[Input data]
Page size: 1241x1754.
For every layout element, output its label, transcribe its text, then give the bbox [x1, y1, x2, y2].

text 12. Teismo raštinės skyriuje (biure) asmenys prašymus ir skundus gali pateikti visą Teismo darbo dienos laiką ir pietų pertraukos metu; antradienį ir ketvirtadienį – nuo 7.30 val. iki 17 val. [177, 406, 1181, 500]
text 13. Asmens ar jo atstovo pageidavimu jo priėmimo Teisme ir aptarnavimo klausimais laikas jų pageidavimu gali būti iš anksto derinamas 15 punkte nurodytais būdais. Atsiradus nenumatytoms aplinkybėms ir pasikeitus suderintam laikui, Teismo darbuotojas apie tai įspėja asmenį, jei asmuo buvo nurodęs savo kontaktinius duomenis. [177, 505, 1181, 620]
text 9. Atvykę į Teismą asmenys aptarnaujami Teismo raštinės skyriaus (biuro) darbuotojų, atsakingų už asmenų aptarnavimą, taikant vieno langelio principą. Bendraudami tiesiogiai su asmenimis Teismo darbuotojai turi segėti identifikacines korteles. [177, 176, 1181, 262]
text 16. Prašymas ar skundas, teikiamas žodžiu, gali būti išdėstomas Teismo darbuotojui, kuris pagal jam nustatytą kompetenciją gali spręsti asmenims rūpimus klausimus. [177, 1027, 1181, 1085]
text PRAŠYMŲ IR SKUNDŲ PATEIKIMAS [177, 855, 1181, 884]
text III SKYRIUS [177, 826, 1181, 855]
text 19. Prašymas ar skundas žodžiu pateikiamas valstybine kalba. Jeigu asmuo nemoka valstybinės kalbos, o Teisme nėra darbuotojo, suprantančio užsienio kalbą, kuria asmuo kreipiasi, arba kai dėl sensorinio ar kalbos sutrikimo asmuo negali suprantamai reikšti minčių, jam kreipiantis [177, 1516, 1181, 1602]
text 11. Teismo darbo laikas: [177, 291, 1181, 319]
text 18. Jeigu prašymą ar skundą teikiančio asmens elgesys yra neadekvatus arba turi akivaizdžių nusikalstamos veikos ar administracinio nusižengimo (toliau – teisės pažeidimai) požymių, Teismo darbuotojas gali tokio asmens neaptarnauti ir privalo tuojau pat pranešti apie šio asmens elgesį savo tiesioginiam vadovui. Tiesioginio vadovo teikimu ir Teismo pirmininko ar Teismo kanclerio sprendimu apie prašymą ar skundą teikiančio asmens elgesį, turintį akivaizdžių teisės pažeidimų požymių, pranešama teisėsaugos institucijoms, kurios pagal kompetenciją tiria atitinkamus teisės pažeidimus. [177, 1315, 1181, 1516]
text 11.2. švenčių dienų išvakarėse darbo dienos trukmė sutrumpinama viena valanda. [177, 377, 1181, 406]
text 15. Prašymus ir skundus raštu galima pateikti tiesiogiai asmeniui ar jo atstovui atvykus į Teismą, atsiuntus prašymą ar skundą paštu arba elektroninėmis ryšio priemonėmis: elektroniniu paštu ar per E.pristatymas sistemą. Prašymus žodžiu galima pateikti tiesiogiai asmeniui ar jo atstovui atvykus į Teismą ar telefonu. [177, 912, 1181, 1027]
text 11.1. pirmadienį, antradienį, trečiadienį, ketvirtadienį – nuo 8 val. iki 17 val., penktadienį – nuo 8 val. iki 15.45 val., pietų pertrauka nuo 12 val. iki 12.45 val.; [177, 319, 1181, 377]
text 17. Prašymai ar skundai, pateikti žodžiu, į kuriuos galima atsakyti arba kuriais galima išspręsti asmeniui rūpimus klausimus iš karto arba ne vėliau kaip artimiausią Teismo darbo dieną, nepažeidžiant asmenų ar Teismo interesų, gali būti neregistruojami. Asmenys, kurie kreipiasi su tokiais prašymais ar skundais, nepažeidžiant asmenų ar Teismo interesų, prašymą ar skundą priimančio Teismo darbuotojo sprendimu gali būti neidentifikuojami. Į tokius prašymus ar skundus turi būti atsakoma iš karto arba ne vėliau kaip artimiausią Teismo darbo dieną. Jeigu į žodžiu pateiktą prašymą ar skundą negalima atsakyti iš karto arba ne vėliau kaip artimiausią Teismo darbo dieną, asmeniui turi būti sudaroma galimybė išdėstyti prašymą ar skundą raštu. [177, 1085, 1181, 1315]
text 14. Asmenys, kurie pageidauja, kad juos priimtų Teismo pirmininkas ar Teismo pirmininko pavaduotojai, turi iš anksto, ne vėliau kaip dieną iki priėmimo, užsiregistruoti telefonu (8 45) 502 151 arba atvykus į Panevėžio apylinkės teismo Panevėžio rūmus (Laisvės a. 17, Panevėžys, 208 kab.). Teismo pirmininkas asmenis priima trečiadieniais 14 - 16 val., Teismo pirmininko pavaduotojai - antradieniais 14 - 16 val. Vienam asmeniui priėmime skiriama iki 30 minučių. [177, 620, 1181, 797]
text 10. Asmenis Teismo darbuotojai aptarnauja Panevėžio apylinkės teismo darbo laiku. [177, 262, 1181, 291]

* * *

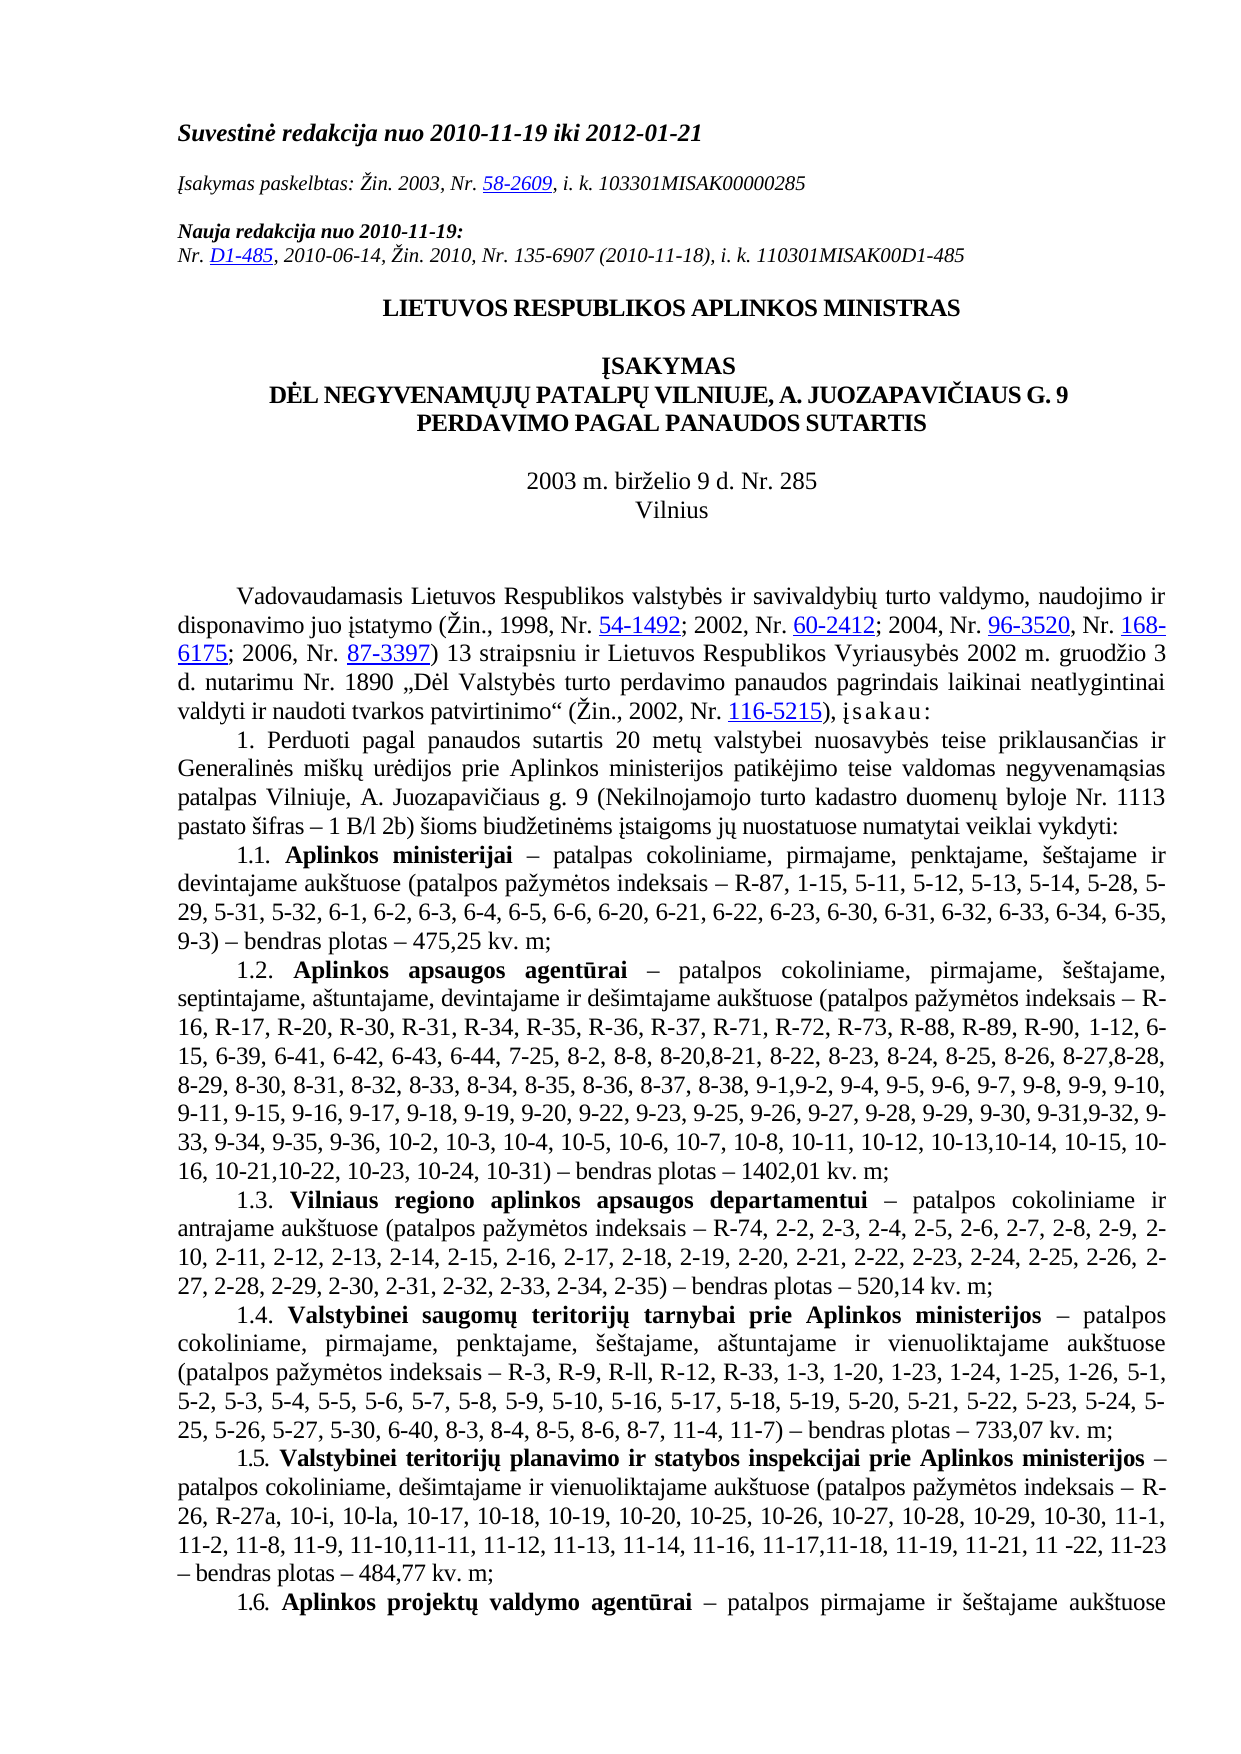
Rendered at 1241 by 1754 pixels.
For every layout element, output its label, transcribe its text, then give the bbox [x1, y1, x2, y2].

[Problem]
Give the entries from the line with "Page size: 1241x1754." up to and including the line with "text 12. Teismo" as a numbered list, leaving out blank lines.

[Response below]
1. Page size: 1241x1754.
2. For every layout element, output its label, transcribe its text, then give the bbox [x1, y1, x2, y2].
3. text 12. Teismo raštinės skyriuje (biure) asmenys prašymus ir skundus gali pateikti visą Teismo darbo dienos laiką ir pietų pertraukos metu; antradienį ir ketvirtadienį – nuo 7.30 val. iki 17 val. [177, 406, 1181, 500]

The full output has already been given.